With U.S. pizza restaurant sales expected to reach $44 billion by 2017, according to Mintel’s latest research, pizza shows no sign of slowing down. Traditional pizza options remain popular, but consumers’ pizza tastes are broadening when it comes to topping off their pies.

Technomic MenuMonitor finds that a wider mix of cheese options are being offered on pizzas than ever before, with varieties such as Parmesan, fontina, provolone, cheddar, goat cheese and feta rising in popularity. And according to the Wisconsin Milk Marketing Board, blending other cheeses with mozzarella has been common practice for decades. As pizza cheese blends continue to gain fans, the ratio of mozzarella to other cheese varieties has begun to change, and other cheeses are taking a larger share of the pie.

Consider pairing cheeses like mozzarella with feta, or cheddar with mozzarella and provolone, or Monterey Jack with mild cheddar, suggests the Wisconsin Milk Marketing Board. While traditional mozzarella provides the stretch and melting qualities that many consumers look for, blending multiple cheeses on one pie can provide menu intrigue and differentiation.

Also popular are pizzas prepared with no sauce, commonly referred to as white cheese pizza, says the Wisconsin Milk Marketing Board. And because cheeses used on white cheese pizzas don’t have to blend with tomato sauce, there is an opportunity to experiment with an array of cheese blends. The Wisconsin Milk Marketing Board suggests that blends for white cheese pizzas feature a combination of soft cheeses for a smooth melt that covers the crust and other ingredients, and firm cheeses that provide body and full flavor.

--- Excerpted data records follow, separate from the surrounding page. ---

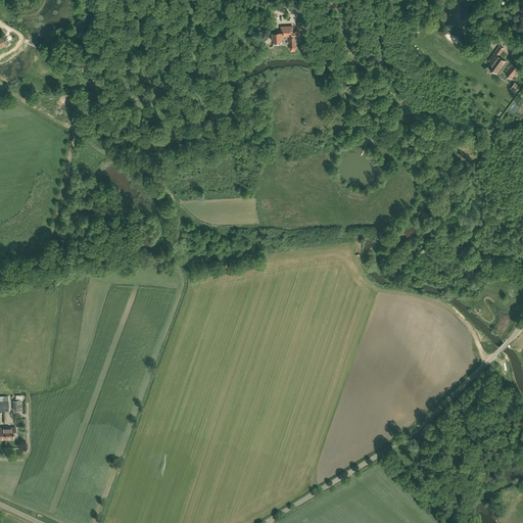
[(290,36),(290,45),(296,45),(296,37),(300,37),(300,31),(295,31),(295,32),(293,32),(292,26),(281,27),(281,31),(277,31),(277,32),(273,33),(273,42),(275,43),(280,43),(282,41),(282,36),(290,36)]
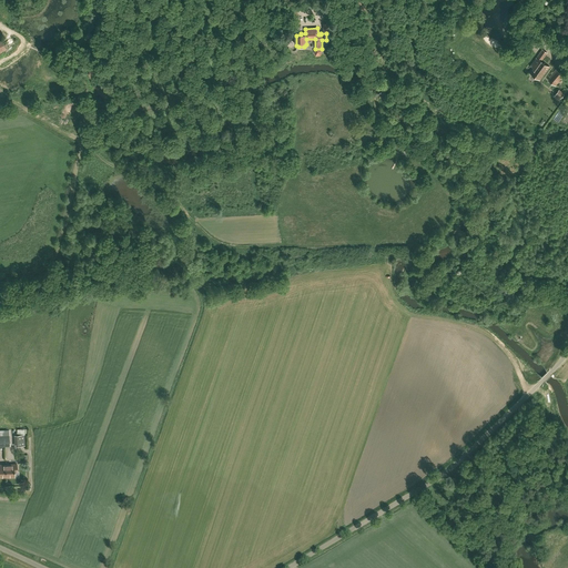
[(531,64),(533,67),(529,71),(540,80),(550,67),(541,60),(547,52),(543,49),(531,64)]
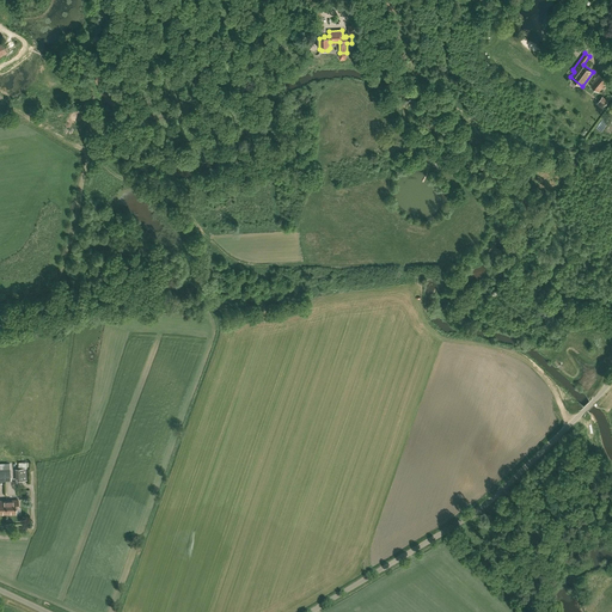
[(607,81),(599,74),(591,85),(599,92),(607,81)]
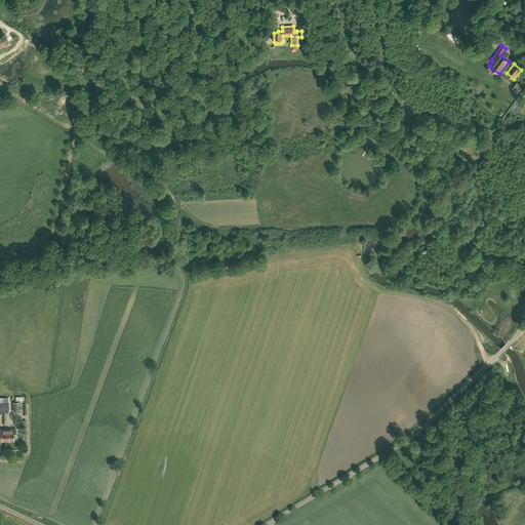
[(517,83),(513,89),(517,91),(520,89),(521,89),(522,88),(521,87),(522,86),(517,83)]
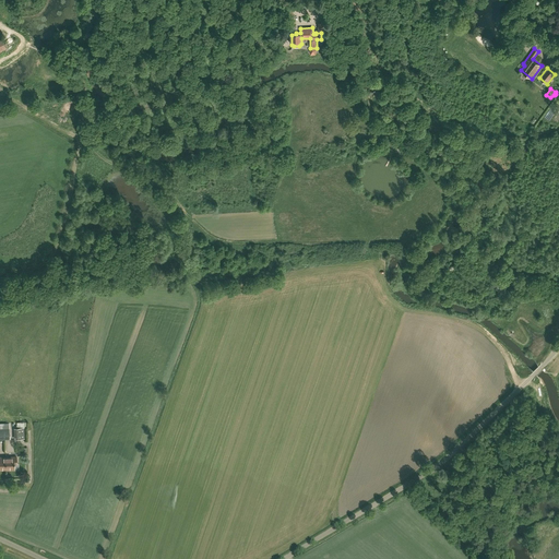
[(0,439),(10,439),(10,428),(3,429),(3,423),(0,421),(0,439)]
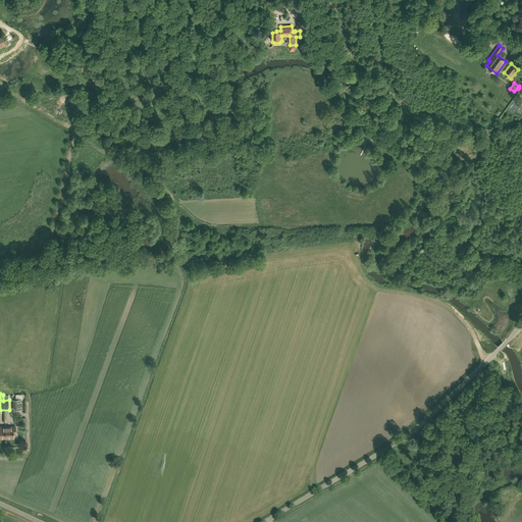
[(14,410),(23,409),(22,398),(24,397),(24,394),(16,394),(16,400),(13,400),(14,410)]
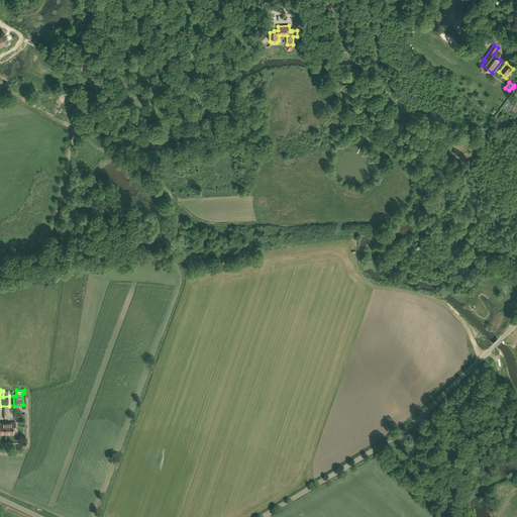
[(5,423),(6,428),(5,428),(5,434),(13,434),(13,429),(15,429),(15,422),(5,423)]
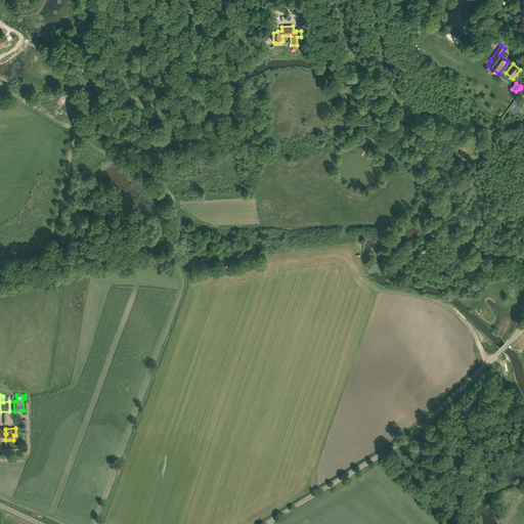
All buildings are outlined.
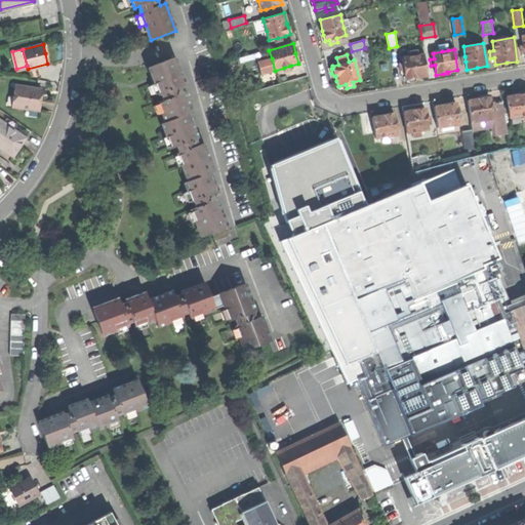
[(428,76),(425,54),(418,55),(411,56),(402,57),(403,63),(399,64),(400,71),(404,70),(406,79),(407,79),(408,81),(409,82),(415,81),(416,79),(416,78),(421,77),(428,76)]
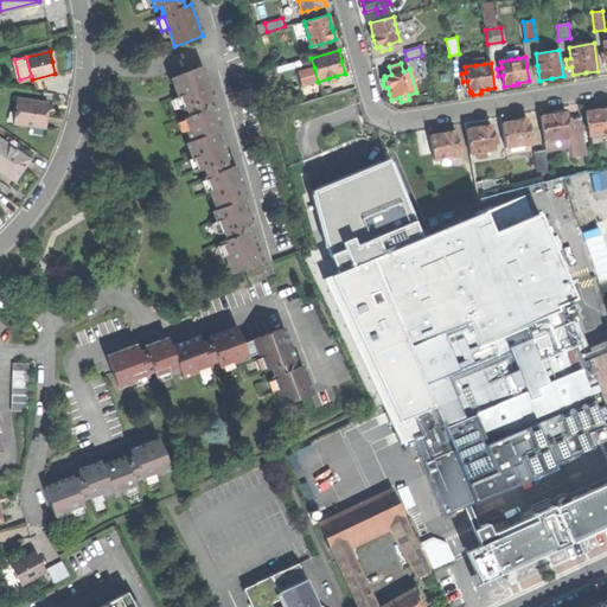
[(187,129),(191,141),(216,132),(219,129),(211,107),(210,108),(208,100),(212,98),(200,65),(172,76),(179,95),(183,106),(184,109),(185,108),(186,112),(189,115),(183,117),(183,119),(187,129)]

More unique pizza toppings are appearing on menus as well, such as arugula, potatoes and prosciutto, but the most popular toppings are still the classics. Mintel’s research finds that pepperoni (65%), sausage (54%) and mushroom (51%) continue to be the three most chosen toppings in the U.S., followed by extra cheese (45%), onion (39%) and green pepper (37%).

Although more unique pizza toppings and pairings are available, preferences vary greatly depending on gender, age and geographic region.

Gender
Men are more likely than women to order bacon (38% men, 24% women), sausage (60% men, 48% women), pepperoni (71% men, 60% women), and ham pizzas (34% men, 25% women). But women prefer vegetable options just slightly more than men, such as olives (36% women, 33% men), onion (40% women, 38% men) and green pepper (38% women, 36% men).

Age
Consumers aged 18 to 24 prefer bacon (40% of this age group, 31% average); extra cheese (54%, 45%); ham (36%, 29%); and pineapple (26%, 21%). But consumers aged 65+ are less likely to order mushrooms (58% of 65+, 51% on average) and those aged 55 to 64 show a strong preference for onions (47% compared to 39% on average).

Region
Northeast consumers may be more open to innovative new combinations than other regions, with 7% saying they don’t order the usual toppings versus 3% on average. Consumers from the Midwest are more likely to select mushroom (58% Midwest, 51% on average), onion (44% Midwest, 39% on average) and green pepper (41% Midwest, 37% on average) than any other region, making the supreme pizza combination very popular.

Consumers in the South are more likely to order extra cheese (54% versus 45% on average), bacon (34% versus 31%), and ham (35% versus 29%), and consumers located in the West show a greater interest in olives (47% versus 34%) and pineapple (27% versus 21%).